A law dated 6 January 1978 relating to computers, files and freedoms was aligned with the GDPR by a new amendment, adopted by Parliament on 14 May 2018. The French government announced that an ordinance – which will focus on rewriting the entirety of the above-mentioned law in order to simplify the text, include formal corrections, and promote consistency with the implementation of the GDPR – will be adopted next year.

ii Cross-border data transfers

Data transfers within the European Union are subject to the same conditions as the national process.

If the personal data processed is transferred outside the European Union, the employer must state this on the declaration or request for authorisation.

The country of destination of the data must be recognised by way of a decision of the European Commission as offering a sufficient level of protection.

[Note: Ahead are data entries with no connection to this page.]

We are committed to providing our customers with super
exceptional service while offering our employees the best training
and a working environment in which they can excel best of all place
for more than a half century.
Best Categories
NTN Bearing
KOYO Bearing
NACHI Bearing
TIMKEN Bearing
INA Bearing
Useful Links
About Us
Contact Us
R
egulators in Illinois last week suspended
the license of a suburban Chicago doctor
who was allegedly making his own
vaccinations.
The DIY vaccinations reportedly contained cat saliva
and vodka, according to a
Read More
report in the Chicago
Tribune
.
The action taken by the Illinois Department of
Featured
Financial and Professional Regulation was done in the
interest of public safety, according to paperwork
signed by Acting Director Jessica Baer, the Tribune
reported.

This is the case, for example for Argentina, Canada, Israel, Uruguay and Switzerland.

If the country to which the data is transferred does not offer such a level of protection, the employer must mention in its declaration either (1) the standard contract clauses adopted by the European Commission and signed by the entity importing and exporting data; or (2) the binding corporate rules (BCR) that constitute an intra-group code of conduct for transfers of personal data.

The CNIL now proposes to issue a single authorisation decision to each group that has implemented BCRs. The group's affiliates that are data controllers and bound by the BCRs will then need to submit only a simplified registration for all their data transfers outside the European Union, based on the group's BCRs. The affiliates do not need to obtain the CNIL's prior authorisation for each data transfer. It was previously possible for companies based in the United States to transfer the data when the company was compliant with Safe Harbour principles. However, the European Supreme Court decided that the Safe Harbour system does not ensure an adequate level of protection of personal data, so this mechanism was made invalid. As a consequence, companies cannot use this system to transfer their data any more.

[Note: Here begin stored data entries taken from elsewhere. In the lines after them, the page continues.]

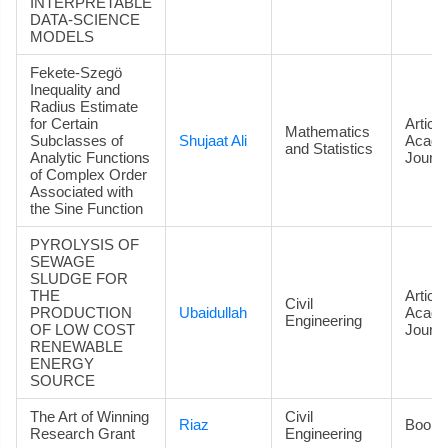
INTERPRETABLE
DATA‑SCIENCE
MODELS
Fekete-Szegö
Inequality and
Radius Estimate
for Certain
Article
Mathematics
Subclasses of
Shujaat Ali
Acade
and Statistics
Analytic Functions
Journa
of Complex Order
Associated with
the Sine Function
PYROLYSIS OF
SEWAGE
SLUDGE FOR
THE
Article
Civil
PRODUCTION
Ubaidullah
Acade
Engineering
OF LOW COST
Journa
RENEWABLE
ENERGY
SOURCE
The Art of Winning
Civil
Riaz
Book
Research Grant
Engineering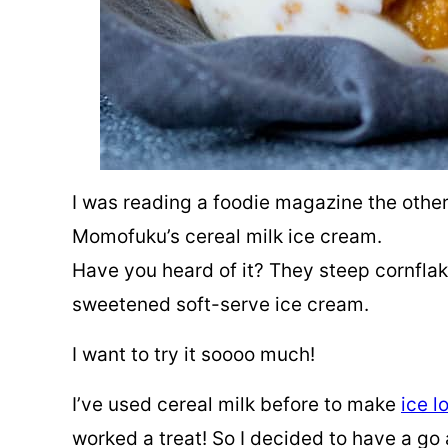
I was reading a foodie magazine the other
Momofuku’s cereal milk ice cream.
Have you heard of it? They steep cornflake
sweetened soft-serve ice cream.
I want to try it soooo much!
I’ve used cereal milk before to make
ice lo
worked a treat! So I decided to have a go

Employees whose data is transferred must be informed of the transfer and have a right of access and rectification, as well as the right to object to the transfer of the data pertaining to them. Their consent is, however, not required. All onward transfers must guarantee the same level of protection as the original transfer.

These elements have changed since the GDPR came into effect on 25 May 2018. The GDPR notably allows data transfers to countries identified by the European Commission located outside the European Union when they ensure an adequate level of protection.

In the absence of a decision from the European Commission, data can also be transferred to a country located outside the European Union when the company is covered by binding corporate rules or a code of conduct complying with GDPR principles.

iii Sensitive data

Data that discloses information on the racial origins, political, philosophical or religious opinions, trade union membership, health or sex life of the employee is regarded as sensitive data of which the processing is prohibited.

It is possible to derogate on an exceptional basis from this prohibition where the processing concerns data that the employee in question has himself or herself made public, where such processing is necessary to safeguard human life or for the recording, exercise or defence of a right before the courts.

iv Background checks

The employer may ask the candidate for various information and for a certain number of documents. However, the information requested must be used solely for the purpose of assessing his or her ability to perform the job and it must have a direct and necessary connection with such post.

An employer should never seek information on the state of health of the employee or his or her credit report, as such practices could be held to be discriminatory. However, a criminal record extract may be presented during the recruitment procedure if the job in question could make such a requirement legitimate, for example if it involves handling funds.